7.2 Not more than once per calendar year and at Customer’s expense, Customer may audit Crossbeam’s Processing of Personal Data for compliance with its obligations under this Addendum by submitting reasonable requests for information, including security and audit questionnaires. Crossbeam will provide written responses to the extent the requested information is necessary to confirm Crossbeam’s compliance with this Addendum. However, if the requested information is addressed in a Third Party Report issued within the 12-month period prior to Customer’s request and Crossbeam confirms there have been no material changes in the interim relevant to Customer’s request, Customer agrees to accept such Third Party Report in lieu of a written response. Any information provided by Crossbeam under this Section 7 constitutes Crossbeam’s Confidential Information under the Agreement.

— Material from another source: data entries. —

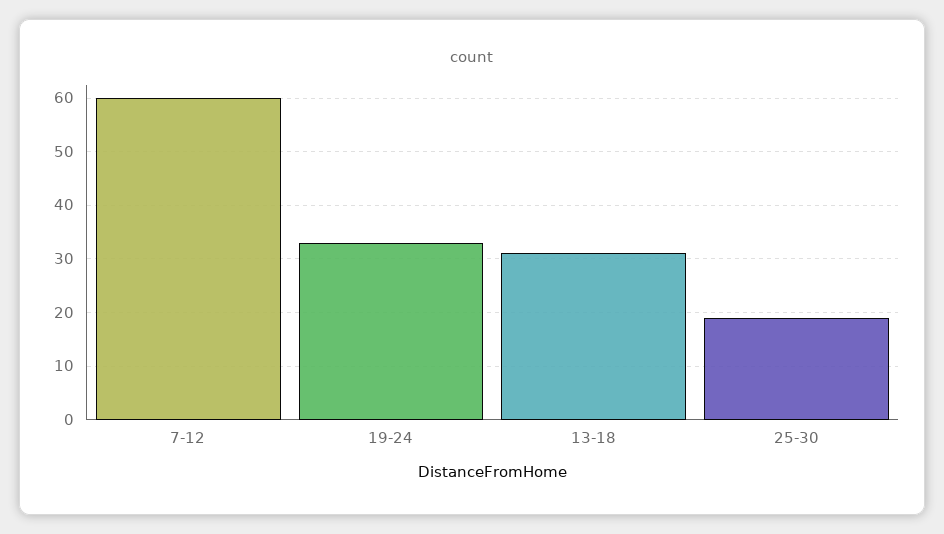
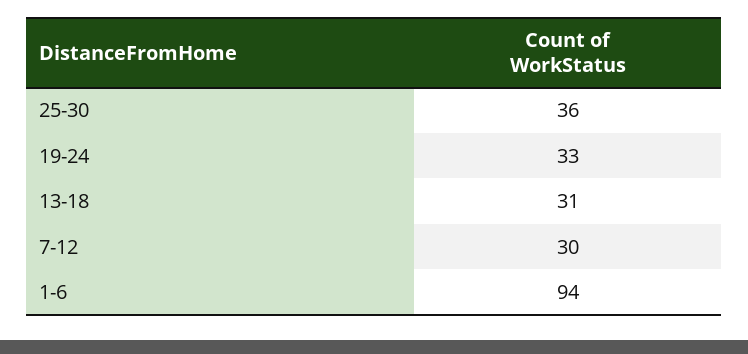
7-12: 60 -> 30
25-30: 20 -> 36
1-6: none -> 94

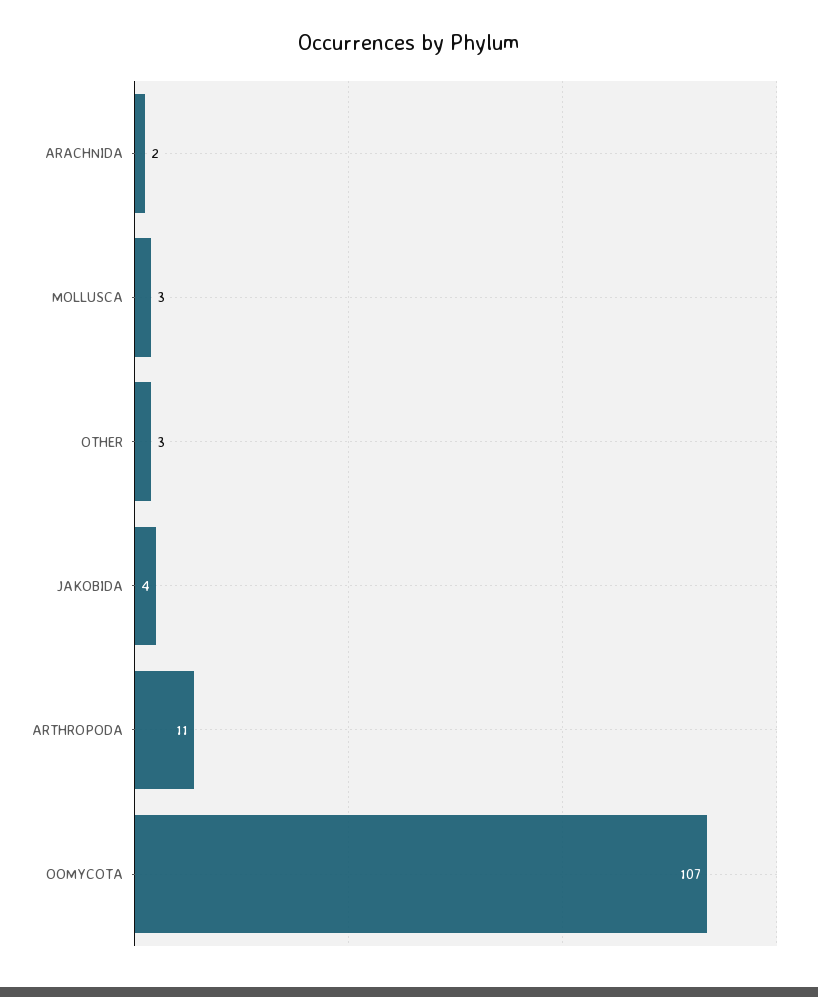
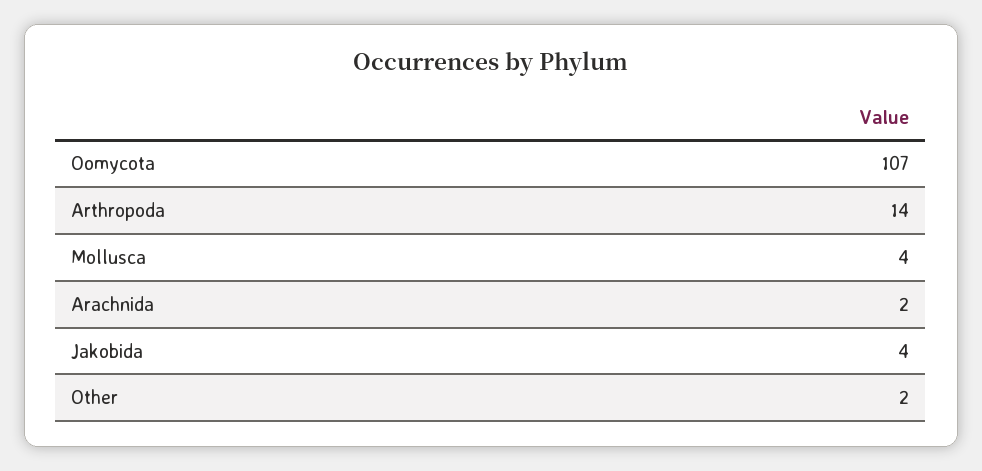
MOLLUSCA: 3 -> 4
OTHER: 3 -> 2
ARTHROPODA: 11 -> 14

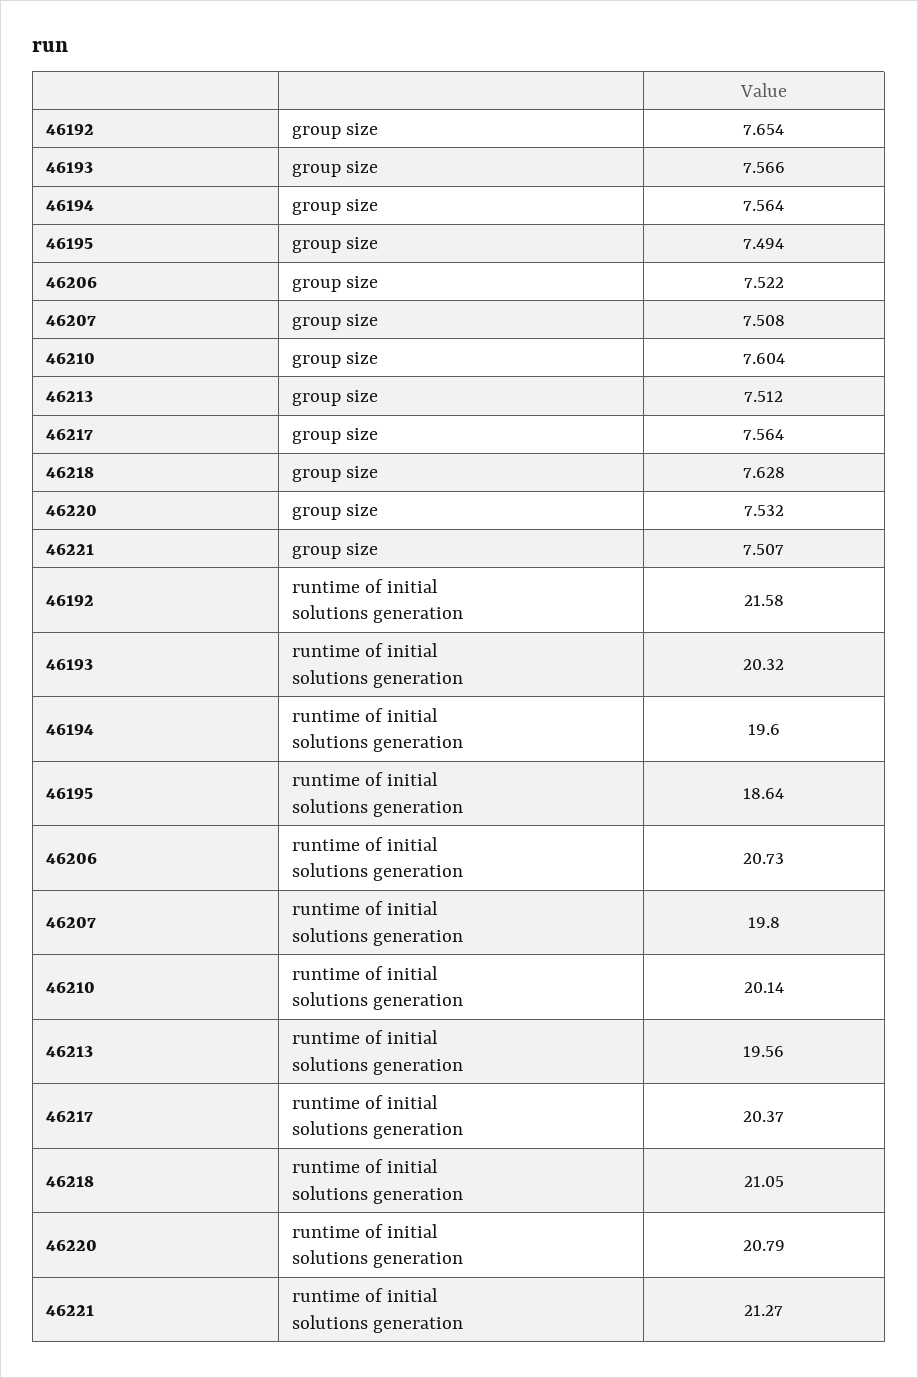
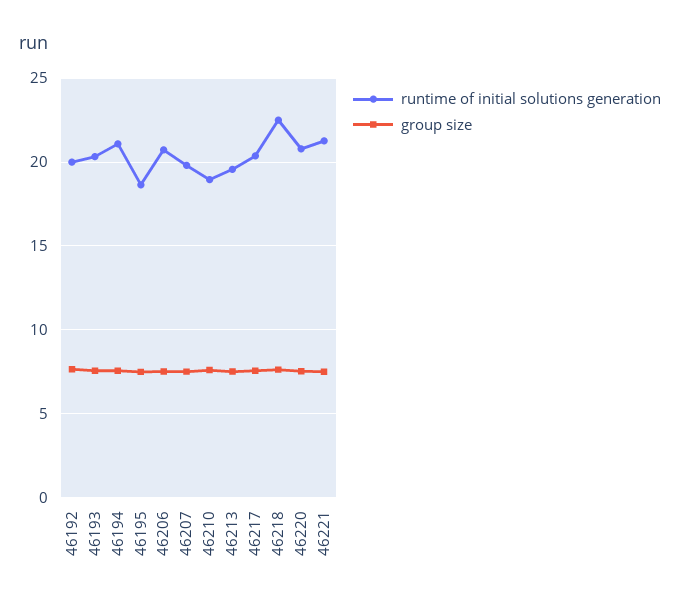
runtime of initial solutions generation, 46192: 21.58 -> 20
runtime of initial solutions generation, 46194: 19.6 -> 21
runtime of initial solutions generation, 46210: 20.14 -> 19
runtime of initial solutions generation, 46218: 21.05 -> 22.5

7.3 If a third party is to conduct an audit under this Section 7.3., Crossbeam may object to the auditor if the auditor is, in Crossbeam’s reasonable opinion, not independent, a competitor of Crossbeam or otherwise unqualified. Such objection by Crossbeam will require Customer to appoint another auditor.
7.4 Customer will promptly notify Crossbeam of any non-compliance discovered during the course of an audit and provide Crossbeam any audit reports generated in connection with any audit under this Section 7.2, unless prohibited by GDPR or otherwise instructed by a supervisory authority. Customer may use the audit reports only for the purposes of meeting Customer’s regulatory audit requirements and confirming that Crossbeam’s Processing of Personal Data complies with this Addendum.

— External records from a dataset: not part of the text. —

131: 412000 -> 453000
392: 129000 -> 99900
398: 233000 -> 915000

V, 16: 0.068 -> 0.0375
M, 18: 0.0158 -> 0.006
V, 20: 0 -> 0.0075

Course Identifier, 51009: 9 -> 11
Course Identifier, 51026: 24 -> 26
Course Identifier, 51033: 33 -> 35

7.5 Customer shall reimburse Crossbeam for any time expended by Crossbeam or its Subprocessors in connection with any audits under this Section 7 at Crossbeam’s then-current professional services rates, which shall be made available to Customer upon request. Customer will be responsible for any fees charged by any auditor appointed by Customer to execute any such audit. Nothing in this Addendum shall be construed to require Crossbeam to furnish more information about Subprocessors in connection with such audits than such Subprocessors make generally available to their customers. Nothing in this Section 7 shall require Crossbeam to breach any duties of confidentiality.
Except to the extent required otherwise by Data Protection Law, Crossbeam will within sixty (60) days after written request by Customer following the termination or expiration of the Agreement, return to Customer and/or securely destroy all Personal Data. Except to the extent prohibited by Addendum, Crossbeam will inform Customer if it is not able to return or delete the Personal Data.
9.1 This Addendum will be governed by and construed in accordance with governing law and jurisdiction provisions in the Agreement, unless required otherwise by applicable Data Protection Laws.
9.2 Notwithstanding any provision to the contrary of the Agreement or this Addendum, Crossbeam may cooperate with law enforcement agencies concerning conduct or activity that it reasonably and in good faith believes may violate federal, state, or local law.
9.3 Any liabilities arising under this Addendum are subject to the limitations of liability in the Agreement.
9.4 This Addendum will automatically terminate upon expiration or termination of the Agreement.